Material for the task.
::::

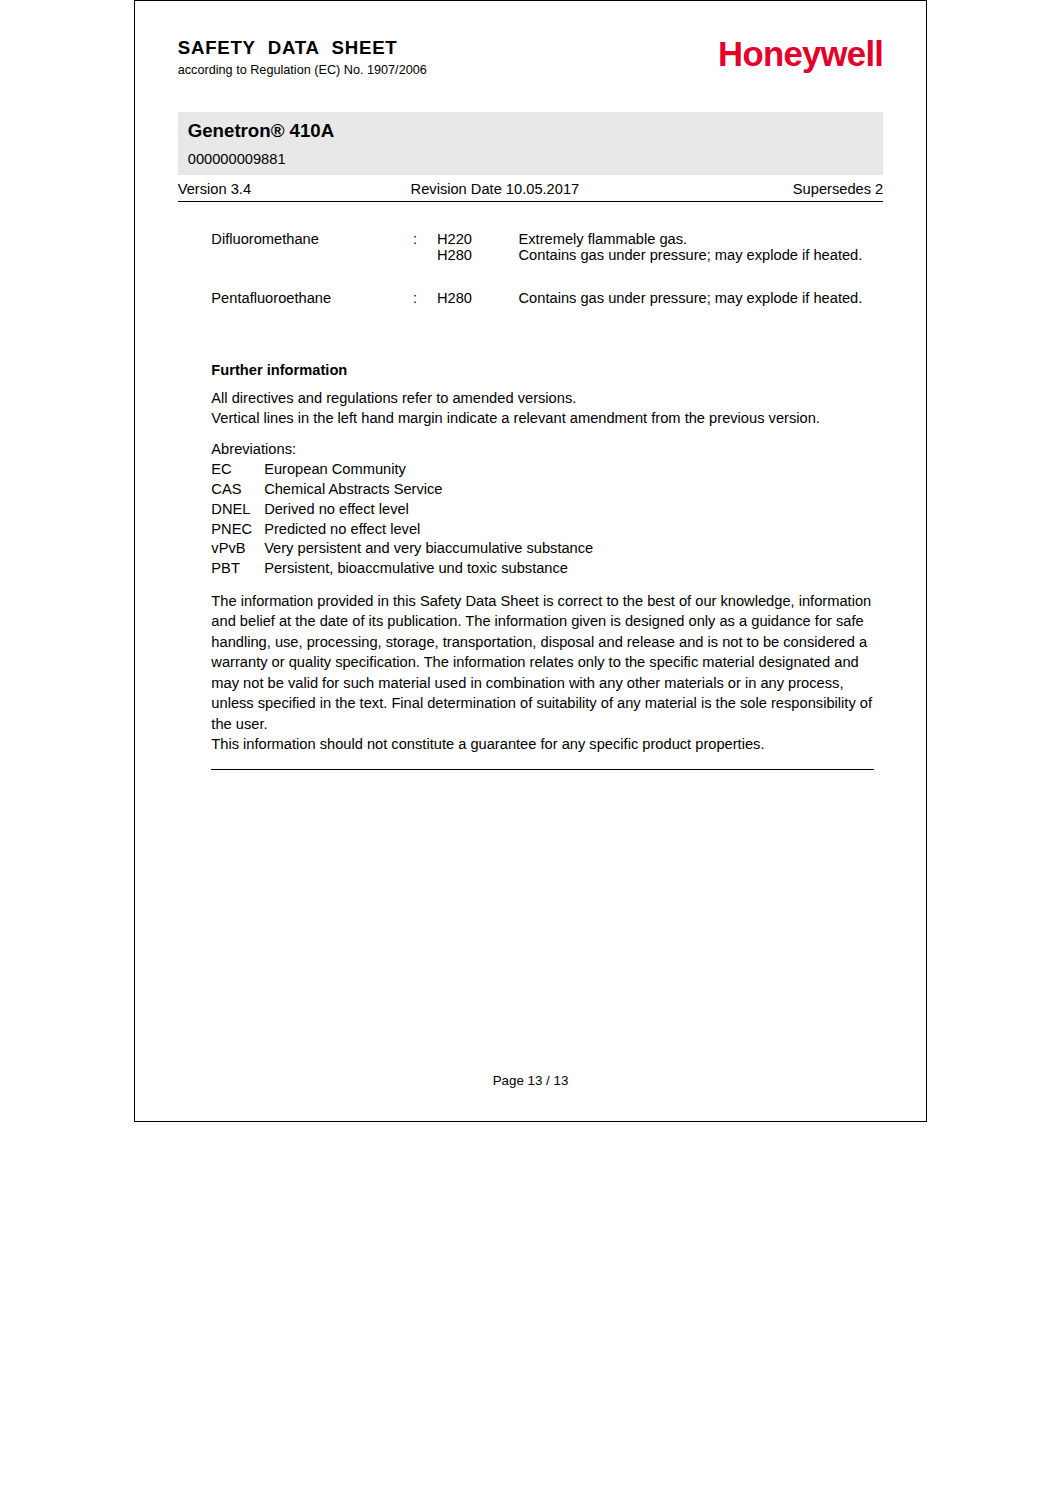SAFETY DATA SHEET
according to Regulation (EC) No. 1907/2006
Honeywell
Genetron® 410A
000000009881
Version 3.4
Revision Date 10.05.2017
Supersedes 2
| Difluoromethane | : | H220 H280 | Extremely flammable gas. Contains gas under pressure; may explode if heated. |
| Pentafluoroethane | : | H280 | Contains gas under pressure; may explode if heated. |
Further information
All directives and regulations refer to amended versions.
Vertical lines in the left hand margin indicate a relevant amendment from the previous version.
Abreviations: ECEuropean Community CASChemical Abstracts Service DNELDerived no effect level PNECPredicted no effect level vPvBVery persistent and very biaccumulative substance PBTPersistent, bioaccmulative und toxic substance
The information provided in this Safety Data Sheet is correct to the best of our knowledge, information and belief at the date of its publication. The information given is designed only as a guidance for safe handling, use, processing, storage, transportation, disposal and release and is not to be considered a warranty or quality specification. The information relates only to the specific material designated and may not be valid for such material used in combination with any other materials or in any process, unless specified in the text. Final determination of suitability of any material is the sole responsibility of the user.
This information should not constitute a guarantee for any specific product properties.
Page 13 / 13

::::

Aim of the task. Bring together each line above where the string "pressure" turns up.

Problem solution.
| Difluoromethane | : | H220 H280 | Extremely flammable gas. Contains gas under pressure; may explode if heated. |
| Pentafluoroethane | : | H280 | Contains gas under pressure; may explode if heated. |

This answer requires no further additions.